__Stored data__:
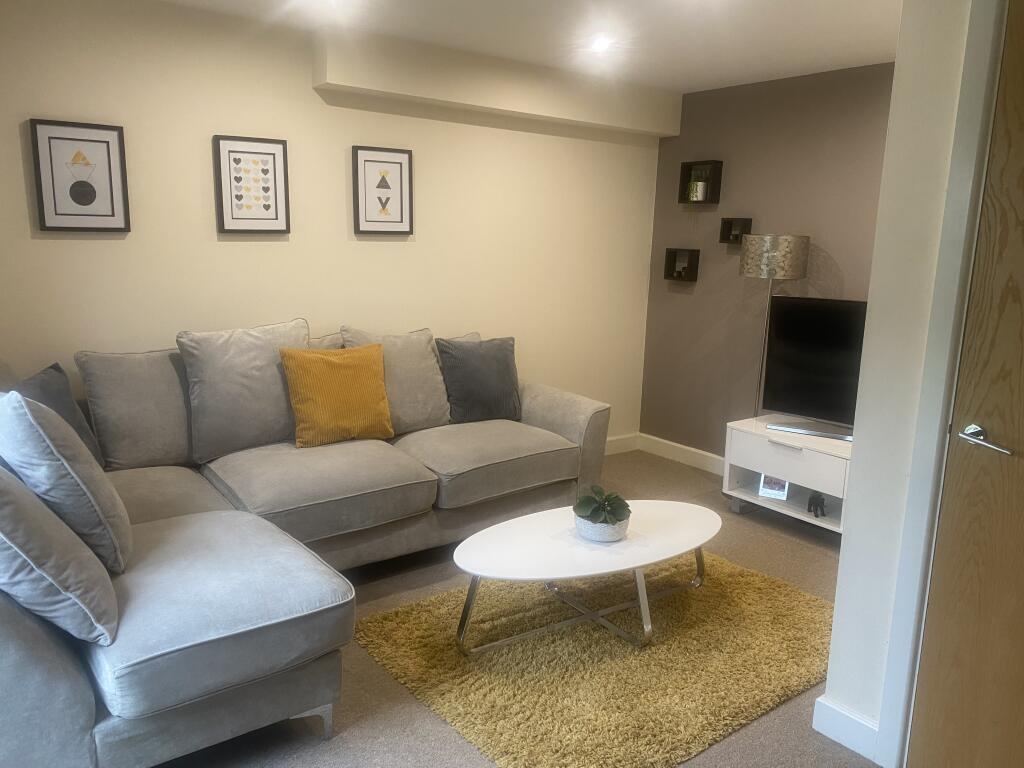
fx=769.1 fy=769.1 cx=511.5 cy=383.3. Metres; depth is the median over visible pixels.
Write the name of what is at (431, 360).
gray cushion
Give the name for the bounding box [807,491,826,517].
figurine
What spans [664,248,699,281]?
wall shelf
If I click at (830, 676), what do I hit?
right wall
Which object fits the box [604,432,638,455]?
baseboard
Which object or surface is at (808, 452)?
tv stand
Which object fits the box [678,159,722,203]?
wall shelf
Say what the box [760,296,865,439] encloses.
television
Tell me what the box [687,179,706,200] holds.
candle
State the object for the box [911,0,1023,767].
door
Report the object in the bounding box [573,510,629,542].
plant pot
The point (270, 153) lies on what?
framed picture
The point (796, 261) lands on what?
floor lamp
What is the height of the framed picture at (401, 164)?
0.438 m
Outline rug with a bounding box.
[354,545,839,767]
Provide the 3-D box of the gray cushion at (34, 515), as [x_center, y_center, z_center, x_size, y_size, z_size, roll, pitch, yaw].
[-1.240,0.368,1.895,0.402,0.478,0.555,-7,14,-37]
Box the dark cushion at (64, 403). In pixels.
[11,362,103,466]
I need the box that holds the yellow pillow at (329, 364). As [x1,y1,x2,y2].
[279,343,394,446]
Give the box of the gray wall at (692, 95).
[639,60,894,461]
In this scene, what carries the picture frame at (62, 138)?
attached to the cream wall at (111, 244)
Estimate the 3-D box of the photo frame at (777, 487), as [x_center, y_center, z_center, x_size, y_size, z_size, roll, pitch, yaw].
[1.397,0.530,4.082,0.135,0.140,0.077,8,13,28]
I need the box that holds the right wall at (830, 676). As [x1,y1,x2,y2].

* * *

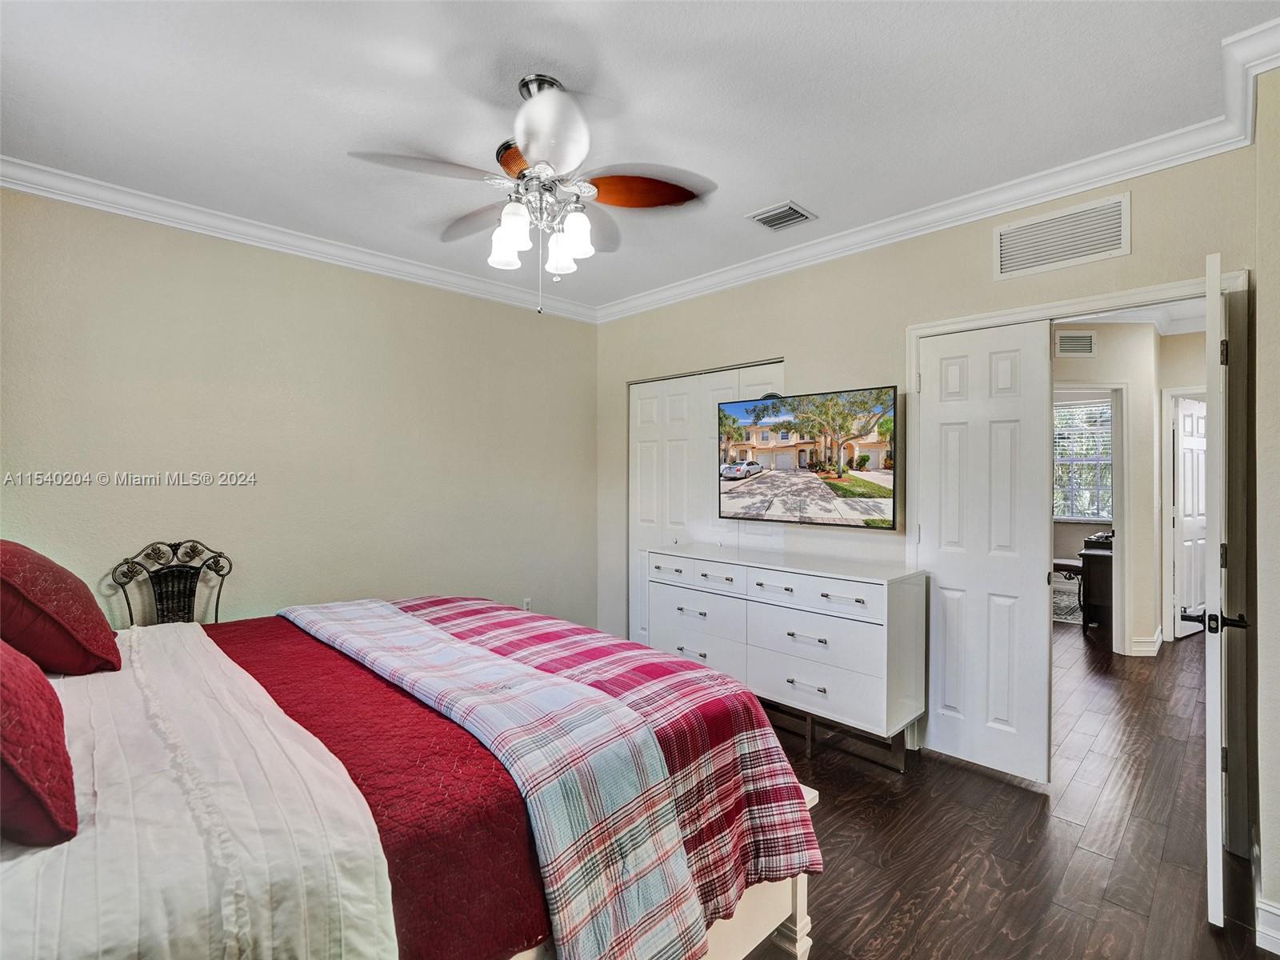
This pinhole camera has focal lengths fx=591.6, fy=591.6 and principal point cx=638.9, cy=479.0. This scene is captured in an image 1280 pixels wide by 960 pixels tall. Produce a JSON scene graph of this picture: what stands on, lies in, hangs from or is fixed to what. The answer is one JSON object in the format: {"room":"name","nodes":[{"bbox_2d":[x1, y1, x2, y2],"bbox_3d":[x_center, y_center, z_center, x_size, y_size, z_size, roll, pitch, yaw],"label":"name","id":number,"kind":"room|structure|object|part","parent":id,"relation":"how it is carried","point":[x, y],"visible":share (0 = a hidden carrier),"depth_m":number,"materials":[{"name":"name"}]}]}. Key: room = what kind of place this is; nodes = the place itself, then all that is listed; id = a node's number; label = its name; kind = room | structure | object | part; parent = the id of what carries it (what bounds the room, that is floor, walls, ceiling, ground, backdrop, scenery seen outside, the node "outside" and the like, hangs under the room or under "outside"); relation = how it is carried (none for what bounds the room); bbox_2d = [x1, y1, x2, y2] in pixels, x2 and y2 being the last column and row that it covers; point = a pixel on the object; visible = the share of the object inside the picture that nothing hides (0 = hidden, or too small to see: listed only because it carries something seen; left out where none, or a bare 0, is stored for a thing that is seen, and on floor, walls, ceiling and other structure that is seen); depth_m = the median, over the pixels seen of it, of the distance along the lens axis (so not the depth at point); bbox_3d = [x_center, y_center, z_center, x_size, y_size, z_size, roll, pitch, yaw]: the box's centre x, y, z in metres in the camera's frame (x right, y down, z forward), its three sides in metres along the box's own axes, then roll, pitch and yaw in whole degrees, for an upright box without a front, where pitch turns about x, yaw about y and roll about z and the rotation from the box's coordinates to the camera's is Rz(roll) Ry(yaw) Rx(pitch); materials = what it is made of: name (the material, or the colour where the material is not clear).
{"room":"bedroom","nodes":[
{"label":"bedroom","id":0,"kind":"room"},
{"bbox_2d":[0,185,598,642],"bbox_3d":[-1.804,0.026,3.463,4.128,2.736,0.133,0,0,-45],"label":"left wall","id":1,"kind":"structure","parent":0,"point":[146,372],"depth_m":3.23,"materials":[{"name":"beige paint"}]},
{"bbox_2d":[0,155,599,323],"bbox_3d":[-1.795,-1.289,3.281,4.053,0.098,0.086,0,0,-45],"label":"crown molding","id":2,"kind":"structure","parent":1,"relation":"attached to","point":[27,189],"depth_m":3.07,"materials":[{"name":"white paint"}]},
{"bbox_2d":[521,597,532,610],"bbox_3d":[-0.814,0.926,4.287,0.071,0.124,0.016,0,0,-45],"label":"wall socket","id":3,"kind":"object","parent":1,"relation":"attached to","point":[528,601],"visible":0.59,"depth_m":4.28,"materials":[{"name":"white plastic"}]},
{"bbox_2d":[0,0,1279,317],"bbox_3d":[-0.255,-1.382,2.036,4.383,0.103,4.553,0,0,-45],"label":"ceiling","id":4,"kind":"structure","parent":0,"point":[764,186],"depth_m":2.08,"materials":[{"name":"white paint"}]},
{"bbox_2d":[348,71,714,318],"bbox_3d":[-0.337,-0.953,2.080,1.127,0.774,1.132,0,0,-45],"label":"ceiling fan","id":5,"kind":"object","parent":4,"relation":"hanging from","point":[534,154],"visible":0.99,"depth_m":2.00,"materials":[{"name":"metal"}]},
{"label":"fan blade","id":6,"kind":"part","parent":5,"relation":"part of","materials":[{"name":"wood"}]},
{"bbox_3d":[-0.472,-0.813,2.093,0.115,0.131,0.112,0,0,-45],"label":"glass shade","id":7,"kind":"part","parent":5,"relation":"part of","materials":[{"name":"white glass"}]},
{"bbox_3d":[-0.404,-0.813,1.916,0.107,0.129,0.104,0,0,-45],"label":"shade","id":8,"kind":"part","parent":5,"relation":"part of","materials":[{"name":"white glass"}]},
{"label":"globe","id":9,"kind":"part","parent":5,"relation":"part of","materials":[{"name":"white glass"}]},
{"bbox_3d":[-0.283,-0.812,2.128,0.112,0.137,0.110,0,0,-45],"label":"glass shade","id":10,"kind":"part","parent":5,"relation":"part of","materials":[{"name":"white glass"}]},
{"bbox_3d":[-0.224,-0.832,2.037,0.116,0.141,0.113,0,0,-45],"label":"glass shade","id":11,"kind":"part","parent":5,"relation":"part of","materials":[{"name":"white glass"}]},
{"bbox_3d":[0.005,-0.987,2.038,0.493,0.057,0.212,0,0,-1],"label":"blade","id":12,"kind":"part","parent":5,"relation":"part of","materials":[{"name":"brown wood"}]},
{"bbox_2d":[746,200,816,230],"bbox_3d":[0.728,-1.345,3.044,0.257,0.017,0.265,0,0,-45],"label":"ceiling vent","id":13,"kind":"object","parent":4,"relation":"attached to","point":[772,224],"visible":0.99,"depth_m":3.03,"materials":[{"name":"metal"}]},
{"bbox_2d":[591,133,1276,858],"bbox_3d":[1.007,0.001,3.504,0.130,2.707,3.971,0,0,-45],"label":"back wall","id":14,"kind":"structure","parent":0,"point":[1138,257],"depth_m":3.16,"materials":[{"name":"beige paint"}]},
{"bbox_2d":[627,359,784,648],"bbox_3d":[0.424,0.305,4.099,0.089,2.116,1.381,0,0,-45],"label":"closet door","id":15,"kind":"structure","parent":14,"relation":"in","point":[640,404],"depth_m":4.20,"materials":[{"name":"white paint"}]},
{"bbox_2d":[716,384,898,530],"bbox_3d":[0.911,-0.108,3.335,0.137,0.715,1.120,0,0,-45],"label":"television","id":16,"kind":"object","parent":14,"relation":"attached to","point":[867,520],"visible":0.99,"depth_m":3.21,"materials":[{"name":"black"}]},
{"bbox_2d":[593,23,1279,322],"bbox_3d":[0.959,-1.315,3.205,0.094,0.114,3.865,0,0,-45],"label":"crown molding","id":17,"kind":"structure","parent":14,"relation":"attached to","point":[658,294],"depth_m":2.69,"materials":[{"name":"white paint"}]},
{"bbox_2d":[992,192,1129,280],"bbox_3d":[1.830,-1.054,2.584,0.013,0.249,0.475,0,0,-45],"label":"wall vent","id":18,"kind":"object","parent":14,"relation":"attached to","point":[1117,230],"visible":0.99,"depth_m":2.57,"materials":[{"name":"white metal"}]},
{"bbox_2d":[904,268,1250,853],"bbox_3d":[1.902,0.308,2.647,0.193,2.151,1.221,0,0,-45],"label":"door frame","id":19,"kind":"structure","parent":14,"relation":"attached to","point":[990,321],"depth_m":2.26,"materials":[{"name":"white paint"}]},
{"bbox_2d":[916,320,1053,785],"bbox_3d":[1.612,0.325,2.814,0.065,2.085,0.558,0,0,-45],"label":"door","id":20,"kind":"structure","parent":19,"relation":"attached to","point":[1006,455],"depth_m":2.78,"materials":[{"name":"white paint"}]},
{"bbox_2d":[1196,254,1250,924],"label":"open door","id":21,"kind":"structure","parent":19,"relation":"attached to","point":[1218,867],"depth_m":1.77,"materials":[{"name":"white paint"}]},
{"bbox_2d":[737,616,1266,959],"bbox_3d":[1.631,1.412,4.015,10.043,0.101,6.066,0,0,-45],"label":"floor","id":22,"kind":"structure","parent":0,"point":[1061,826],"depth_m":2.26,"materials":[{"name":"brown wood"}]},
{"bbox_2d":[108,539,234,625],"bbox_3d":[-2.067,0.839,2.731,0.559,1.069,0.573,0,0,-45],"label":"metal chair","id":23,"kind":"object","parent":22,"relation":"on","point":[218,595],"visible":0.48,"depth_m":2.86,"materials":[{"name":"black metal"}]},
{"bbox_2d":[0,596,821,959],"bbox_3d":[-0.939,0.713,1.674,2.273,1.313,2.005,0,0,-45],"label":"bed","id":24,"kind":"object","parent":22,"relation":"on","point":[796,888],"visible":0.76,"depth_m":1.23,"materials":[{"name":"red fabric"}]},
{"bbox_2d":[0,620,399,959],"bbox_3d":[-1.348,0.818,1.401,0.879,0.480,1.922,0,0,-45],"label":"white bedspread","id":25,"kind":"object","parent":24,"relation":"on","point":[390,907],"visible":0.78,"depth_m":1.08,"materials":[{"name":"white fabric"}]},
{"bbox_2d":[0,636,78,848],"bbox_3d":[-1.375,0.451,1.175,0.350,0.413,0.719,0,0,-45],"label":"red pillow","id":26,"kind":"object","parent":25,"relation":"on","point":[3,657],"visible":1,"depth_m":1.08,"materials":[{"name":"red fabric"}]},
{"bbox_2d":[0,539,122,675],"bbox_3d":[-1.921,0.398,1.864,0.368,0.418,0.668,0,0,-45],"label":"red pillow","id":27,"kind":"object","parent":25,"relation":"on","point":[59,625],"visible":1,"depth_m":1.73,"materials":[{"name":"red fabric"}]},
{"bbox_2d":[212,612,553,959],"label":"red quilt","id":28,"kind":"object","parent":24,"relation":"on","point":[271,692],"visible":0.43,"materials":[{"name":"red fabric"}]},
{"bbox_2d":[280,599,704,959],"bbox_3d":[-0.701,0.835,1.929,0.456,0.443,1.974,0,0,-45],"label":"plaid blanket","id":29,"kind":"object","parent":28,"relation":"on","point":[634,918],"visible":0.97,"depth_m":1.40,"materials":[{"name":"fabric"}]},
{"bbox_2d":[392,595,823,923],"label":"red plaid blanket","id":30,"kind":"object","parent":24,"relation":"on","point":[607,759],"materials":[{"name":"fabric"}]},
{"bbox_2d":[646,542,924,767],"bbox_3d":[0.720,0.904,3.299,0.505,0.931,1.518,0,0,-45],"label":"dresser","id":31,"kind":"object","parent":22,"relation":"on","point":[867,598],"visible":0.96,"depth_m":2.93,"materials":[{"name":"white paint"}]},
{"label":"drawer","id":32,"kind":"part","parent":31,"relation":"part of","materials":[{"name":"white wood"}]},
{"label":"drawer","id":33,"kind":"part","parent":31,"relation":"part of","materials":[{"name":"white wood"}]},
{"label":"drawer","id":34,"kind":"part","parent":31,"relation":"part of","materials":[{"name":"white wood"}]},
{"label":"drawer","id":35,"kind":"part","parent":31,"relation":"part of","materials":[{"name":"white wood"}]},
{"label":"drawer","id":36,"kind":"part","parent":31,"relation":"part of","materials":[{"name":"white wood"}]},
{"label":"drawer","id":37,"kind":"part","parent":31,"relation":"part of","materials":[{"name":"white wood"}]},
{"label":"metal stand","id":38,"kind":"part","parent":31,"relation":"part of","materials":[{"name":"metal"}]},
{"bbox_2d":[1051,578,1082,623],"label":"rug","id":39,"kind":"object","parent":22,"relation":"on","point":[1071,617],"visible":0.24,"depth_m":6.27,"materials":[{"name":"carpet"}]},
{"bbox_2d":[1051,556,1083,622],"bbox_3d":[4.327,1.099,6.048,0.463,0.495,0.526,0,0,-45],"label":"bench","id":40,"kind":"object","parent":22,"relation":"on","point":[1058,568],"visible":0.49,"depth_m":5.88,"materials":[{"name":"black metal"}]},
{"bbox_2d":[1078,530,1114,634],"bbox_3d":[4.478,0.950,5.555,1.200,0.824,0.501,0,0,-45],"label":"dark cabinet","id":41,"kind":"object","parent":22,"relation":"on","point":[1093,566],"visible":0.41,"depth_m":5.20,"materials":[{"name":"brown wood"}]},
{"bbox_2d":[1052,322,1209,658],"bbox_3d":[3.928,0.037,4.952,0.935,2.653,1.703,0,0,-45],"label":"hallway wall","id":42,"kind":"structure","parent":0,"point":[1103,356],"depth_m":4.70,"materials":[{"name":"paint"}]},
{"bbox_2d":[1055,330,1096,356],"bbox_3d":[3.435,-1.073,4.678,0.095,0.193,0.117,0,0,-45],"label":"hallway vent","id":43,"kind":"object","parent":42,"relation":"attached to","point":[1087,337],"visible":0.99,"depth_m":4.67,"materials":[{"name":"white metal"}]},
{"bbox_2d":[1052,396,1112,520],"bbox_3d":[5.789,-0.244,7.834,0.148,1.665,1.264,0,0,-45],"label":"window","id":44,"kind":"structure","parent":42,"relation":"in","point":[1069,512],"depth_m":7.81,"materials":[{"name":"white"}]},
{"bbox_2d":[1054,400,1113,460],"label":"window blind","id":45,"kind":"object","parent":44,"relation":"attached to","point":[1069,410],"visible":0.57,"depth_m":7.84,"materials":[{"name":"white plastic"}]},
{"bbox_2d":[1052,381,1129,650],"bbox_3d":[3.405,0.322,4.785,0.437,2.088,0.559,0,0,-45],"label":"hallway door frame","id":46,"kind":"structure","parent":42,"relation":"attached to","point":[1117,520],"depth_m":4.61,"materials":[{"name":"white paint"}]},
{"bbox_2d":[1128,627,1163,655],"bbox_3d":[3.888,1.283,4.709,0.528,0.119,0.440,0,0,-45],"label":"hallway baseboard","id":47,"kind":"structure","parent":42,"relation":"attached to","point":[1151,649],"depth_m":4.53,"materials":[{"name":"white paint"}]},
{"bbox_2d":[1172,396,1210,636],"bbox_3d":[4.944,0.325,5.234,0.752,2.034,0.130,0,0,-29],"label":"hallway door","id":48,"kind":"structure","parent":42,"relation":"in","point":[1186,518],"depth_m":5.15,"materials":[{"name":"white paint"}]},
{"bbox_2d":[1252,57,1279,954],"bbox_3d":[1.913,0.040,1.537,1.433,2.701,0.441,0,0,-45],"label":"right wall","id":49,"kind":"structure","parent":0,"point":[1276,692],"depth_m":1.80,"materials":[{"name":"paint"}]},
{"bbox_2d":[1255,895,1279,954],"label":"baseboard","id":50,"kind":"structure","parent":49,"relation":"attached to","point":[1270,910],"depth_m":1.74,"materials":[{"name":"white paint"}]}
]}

__ACTION ITEM__: Only the lines above starting at the one containing "Which object fits the box [678,159,722,203]?" and ending at the one containing "I need the box that holds the right", both included, are to be returned, exactly as they read.

__RESPONSE AREA__:
Which object fits the box [678,159,722,203]?
wall shelf
Say what the box [760,296,865,439] encloses.
television
Tell me what the box [687,179,706,200] holds.
candle
State the object for the box [911,0,1023,767].
door
Report the object in the bounding box [573,510,629,542].
plant pot
The point (270, 153) lies on what?
framed picture
The point (796, 261) lands on what?
floor lamp
What is the height of the framed picture at (401, 164)?
0.438 m
Outline rug with a bounding box.
[354,545,839,767]
Provide the 3-D box of the gray cushion at (34, 515), as [x_center, y_center, z_center, x_size, y_size, z_size, roll, pitch, yaw].
[-1.240,0.368,1.895,0.402,0.478,0.555,-7,14,-37]
Box the dark cushion at (64, 403). In pixels.
[11,362,103,466]
I need the box that holds the yellow pillow at (329, 364). As [x1,y1,x2,y2].
[279,343,394,446]
Give the box of the gray wall at (692, 95).
[639,60,894,461]
In this scene, what carries the picture frame at (62, 138)?
attached to the cream wall at (111, 244)
Estimate the 3-D box of the photo frame at (777, 487), as [x_center, y_center, z_center, x_size, y_size, z_size, roll, pitch, yaw].
[1.397,0.530,4.082,0.135,0.140,0.077,8,13,28]
I need the box that holds the right wall at (830, 676). As [x1,y1,x2,y2].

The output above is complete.